### [YOUR INSTRUCTIONS]
Reproduce word for word the lines below, beginning with the line that contains "Describe the position" and stopping after the line that contains "Answer: on the woman's own right".

----------

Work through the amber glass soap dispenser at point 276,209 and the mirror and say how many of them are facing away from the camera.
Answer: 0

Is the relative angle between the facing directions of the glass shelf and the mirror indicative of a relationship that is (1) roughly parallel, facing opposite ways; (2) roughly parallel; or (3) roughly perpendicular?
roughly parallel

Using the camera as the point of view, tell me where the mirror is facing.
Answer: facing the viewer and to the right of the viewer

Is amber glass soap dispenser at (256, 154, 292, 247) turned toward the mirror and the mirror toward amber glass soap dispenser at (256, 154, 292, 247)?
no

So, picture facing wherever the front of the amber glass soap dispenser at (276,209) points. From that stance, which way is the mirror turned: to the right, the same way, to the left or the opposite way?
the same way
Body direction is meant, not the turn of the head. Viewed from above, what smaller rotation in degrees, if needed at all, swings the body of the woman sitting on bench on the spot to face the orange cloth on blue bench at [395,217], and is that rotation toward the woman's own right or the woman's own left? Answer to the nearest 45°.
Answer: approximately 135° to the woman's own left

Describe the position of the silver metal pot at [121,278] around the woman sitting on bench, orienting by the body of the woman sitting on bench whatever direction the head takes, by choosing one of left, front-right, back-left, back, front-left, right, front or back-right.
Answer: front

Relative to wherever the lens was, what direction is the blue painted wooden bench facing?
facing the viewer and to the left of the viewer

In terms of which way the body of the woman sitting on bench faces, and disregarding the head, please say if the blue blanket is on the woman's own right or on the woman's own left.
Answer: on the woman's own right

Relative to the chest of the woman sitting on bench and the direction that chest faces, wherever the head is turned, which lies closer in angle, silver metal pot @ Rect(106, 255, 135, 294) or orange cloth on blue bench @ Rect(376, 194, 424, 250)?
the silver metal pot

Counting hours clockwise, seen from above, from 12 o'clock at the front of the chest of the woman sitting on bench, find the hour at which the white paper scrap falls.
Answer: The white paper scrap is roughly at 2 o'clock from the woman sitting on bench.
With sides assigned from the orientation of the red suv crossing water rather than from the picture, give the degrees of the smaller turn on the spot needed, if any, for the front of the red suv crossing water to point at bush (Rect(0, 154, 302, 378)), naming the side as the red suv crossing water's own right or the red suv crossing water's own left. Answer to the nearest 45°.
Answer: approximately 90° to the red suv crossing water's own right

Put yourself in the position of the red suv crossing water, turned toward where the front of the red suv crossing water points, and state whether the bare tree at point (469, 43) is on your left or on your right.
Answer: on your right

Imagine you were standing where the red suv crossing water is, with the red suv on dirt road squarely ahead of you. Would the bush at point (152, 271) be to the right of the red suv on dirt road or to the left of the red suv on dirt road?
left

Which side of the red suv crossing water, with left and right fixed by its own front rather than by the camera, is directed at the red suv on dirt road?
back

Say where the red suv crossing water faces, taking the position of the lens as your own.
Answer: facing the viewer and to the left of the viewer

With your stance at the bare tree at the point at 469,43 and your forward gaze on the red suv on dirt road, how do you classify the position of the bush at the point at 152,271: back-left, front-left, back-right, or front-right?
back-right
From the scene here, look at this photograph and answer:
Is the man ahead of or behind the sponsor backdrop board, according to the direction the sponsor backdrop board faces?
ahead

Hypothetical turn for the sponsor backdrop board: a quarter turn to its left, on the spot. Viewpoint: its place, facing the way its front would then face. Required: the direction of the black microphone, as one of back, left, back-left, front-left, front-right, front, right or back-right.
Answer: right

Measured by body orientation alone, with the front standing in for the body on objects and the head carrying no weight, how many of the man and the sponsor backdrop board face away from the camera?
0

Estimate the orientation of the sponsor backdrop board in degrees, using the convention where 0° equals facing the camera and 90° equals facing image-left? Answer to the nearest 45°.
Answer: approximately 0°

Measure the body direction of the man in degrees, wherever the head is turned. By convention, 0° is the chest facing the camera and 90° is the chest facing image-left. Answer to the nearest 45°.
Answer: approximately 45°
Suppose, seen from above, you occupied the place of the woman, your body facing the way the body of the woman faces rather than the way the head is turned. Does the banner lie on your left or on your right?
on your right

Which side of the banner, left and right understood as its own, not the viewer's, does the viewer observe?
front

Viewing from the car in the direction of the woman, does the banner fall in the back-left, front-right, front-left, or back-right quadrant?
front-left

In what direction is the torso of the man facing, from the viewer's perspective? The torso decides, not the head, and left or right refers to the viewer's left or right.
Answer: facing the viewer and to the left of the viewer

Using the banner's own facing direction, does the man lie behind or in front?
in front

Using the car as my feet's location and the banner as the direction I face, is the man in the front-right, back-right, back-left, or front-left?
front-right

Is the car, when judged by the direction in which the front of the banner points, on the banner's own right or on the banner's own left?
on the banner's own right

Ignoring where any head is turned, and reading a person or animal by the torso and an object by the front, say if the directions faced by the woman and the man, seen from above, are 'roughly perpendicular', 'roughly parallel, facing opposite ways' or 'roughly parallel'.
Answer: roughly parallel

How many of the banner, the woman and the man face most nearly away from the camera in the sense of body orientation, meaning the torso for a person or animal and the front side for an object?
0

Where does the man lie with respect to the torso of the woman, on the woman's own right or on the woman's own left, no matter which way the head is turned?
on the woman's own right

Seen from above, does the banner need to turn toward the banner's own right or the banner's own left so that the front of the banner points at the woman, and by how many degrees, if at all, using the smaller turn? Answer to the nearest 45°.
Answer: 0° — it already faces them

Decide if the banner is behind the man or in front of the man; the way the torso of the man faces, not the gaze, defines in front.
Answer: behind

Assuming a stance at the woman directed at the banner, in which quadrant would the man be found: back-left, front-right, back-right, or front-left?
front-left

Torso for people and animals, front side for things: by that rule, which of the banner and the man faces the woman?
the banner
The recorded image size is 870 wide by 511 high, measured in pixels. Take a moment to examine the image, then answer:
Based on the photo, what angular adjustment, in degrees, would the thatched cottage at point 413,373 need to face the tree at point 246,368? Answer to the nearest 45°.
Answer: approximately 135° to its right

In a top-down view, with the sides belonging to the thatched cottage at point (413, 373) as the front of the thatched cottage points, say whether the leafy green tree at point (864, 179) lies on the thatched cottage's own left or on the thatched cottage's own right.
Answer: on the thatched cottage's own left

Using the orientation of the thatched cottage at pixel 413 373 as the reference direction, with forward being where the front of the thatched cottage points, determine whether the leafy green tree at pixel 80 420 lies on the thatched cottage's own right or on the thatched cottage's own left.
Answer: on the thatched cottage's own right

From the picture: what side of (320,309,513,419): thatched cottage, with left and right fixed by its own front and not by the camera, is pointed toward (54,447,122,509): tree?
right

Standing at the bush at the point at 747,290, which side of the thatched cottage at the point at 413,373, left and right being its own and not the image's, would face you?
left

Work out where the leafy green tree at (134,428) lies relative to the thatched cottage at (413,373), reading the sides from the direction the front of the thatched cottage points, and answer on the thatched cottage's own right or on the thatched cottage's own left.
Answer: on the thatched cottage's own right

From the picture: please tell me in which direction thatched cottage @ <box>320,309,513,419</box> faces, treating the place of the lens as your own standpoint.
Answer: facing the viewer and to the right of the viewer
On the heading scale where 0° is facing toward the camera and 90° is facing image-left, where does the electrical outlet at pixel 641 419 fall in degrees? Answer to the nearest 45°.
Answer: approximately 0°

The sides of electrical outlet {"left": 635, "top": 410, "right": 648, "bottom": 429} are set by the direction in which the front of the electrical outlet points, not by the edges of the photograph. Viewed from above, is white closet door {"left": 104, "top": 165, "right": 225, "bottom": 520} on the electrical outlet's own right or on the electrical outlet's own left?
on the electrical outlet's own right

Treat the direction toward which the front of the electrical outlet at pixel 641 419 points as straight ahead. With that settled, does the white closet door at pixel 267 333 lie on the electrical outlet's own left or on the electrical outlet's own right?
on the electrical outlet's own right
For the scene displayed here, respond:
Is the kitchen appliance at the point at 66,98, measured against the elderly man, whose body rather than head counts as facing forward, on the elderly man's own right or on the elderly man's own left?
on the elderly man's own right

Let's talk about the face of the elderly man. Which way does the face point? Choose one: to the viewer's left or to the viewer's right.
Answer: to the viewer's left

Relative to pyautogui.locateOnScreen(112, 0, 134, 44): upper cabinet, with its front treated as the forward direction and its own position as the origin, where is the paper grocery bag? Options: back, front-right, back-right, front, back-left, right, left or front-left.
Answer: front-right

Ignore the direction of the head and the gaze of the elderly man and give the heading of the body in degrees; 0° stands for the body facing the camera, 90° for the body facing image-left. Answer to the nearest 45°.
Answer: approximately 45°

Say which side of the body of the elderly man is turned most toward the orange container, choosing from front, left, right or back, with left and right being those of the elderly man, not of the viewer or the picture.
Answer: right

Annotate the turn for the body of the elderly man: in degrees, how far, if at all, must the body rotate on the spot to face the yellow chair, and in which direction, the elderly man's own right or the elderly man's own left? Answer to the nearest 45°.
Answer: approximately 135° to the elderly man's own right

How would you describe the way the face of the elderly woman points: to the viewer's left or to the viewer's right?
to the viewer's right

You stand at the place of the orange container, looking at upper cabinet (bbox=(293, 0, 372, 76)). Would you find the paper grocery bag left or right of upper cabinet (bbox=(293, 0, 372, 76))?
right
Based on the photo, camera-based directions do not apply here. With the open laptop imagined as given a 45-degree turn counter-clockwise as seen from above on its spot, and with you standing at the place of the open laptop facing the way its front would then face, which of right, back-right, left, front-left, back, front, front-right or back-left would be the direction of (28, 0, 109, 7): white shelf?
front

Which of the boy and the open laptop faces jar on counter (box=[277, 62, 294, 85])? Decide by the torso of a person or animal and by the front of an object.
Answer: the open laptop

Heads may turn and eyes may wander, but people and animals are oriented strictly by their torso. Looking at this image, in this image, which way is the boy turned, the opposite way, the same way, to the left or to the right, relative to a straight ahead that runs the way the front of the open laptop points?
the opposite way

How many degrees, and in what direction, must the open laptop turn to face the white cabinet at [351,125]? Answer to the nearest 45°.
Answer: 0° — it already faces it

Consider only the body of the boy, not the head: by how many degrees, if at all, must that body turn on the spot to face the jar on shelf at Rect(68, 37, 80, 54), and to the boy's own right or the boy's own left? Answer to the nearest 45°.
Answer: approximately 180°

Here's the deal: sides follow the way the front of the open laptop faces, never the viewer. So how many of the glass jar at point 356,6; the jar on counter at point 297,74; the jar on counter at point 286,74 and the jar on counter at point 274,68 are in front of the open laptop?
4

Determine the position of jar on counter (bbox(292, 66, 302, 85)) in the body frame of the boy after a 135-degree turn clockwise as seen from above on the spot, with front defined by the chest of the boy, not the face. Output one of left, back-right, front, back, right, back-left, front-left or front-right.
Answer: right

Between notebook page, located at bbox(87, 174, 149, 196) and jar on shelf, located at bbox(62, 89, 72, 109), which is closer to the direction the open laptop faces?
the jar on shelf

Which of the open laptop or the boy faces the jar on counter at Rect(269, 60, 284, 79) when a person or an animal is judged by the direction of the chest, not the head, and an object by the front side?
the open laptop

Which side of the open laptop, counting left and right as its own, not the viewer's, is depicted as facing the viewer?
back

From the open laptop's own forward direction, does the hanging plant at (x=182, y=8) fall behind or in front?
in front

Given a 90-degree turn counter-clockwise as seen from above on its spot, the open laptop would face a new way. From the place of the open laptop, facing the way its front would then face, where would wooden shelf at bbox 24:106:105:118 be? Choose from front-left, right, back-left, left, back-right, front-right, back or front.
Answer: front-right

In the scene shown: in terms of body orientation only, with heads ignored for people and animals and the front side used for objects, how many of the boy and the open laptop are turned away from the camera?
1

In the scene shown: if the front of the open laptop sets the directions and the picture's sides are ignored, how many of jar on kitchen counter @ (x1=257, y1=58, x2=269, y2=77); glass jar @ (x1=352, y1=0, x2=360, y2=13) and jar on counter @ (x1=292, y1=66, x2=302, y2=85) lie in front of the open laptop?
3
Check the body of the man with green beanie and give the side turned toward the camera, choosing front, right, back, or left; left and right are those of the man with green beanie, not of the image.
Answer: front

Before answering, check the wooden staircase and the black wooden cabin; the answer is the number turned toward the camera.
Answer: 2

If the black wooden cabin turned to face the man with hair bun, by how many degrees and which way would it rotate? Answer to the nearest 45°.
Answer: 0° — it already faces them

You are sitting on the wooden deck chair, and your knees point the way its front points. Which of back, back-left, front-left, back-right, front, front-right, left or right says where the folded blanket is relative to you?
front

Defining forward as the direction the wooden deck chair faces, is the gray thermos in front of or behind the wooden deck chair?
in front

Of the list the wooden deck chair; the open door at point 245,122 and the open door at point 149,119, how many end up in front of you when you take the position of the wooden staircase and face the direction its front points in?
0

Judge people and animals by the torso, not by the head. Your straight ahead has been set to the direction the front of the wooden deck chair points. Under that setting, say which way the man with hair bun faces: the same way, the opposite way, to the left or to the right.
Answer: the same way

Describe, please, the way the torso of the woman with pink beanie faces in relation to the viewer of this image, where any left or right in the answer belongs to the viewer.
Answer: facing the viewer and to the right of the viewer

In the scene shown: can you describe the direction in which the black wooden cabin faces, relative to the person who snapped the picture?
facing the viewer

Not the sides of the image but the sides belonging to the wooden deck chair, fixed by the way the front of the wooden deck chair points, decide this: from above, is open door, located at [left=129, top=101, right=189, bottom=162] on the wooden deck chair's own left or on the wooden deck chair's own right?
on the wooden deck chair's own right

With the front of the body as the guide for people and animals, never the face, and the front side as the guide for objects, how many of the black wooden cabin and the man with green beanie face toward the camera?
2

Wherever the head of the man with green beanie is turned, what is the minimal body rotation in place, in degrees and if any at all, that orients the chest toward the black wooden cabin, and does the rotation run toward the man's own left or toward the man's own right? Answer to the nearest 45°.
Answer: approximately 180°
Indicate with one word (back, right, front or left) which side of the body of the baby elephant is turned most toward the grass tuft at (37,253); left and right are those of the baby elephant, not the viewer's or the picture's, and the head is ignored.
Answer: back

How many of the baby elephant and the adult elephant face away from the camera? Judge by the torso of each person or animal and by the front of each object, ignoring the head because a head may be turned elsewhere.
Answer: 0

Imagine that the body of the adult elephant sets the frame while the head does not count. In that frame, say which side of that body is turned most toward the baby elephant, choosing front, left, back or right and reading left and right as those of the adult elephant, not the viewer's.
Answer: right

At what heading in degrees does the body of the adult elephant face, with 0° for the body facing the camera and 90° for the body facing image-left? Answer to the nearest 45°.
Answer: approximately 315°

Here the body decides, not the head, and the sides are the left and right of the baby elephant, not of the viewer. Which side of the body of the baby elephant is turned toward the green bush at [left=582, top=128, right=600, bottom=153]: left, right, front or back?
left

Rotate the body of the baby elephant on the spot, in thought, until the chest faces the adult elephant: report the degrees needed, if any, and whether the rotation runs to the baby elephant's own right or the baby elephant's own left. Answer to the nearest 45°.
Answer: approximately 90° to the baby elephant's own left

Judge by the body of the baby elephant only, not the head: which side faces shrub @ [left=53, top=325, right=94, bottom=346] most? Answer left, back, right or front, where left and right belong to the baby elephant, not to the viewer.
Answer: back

----------

### [RESULT]
Describe the position of the silver metal pot at [121,278] around the woman sitting on bench, orienting by the body of the woman sitting on bench whatever direction the head takes, by choosing one of left, front-right, back-left, back, front-left, right, front or back-right.
Answer: front

Relative to wherever the lens was, what direction is the blue painted wooden bench facing?
facing the viewer and to the left of the viewer

In terms of which way the body of the woman sitting on bench faces, and disregarding the head, please say if the blue blanket is on the woman's own right or on the woman's own left.
Answer: on the woman's own right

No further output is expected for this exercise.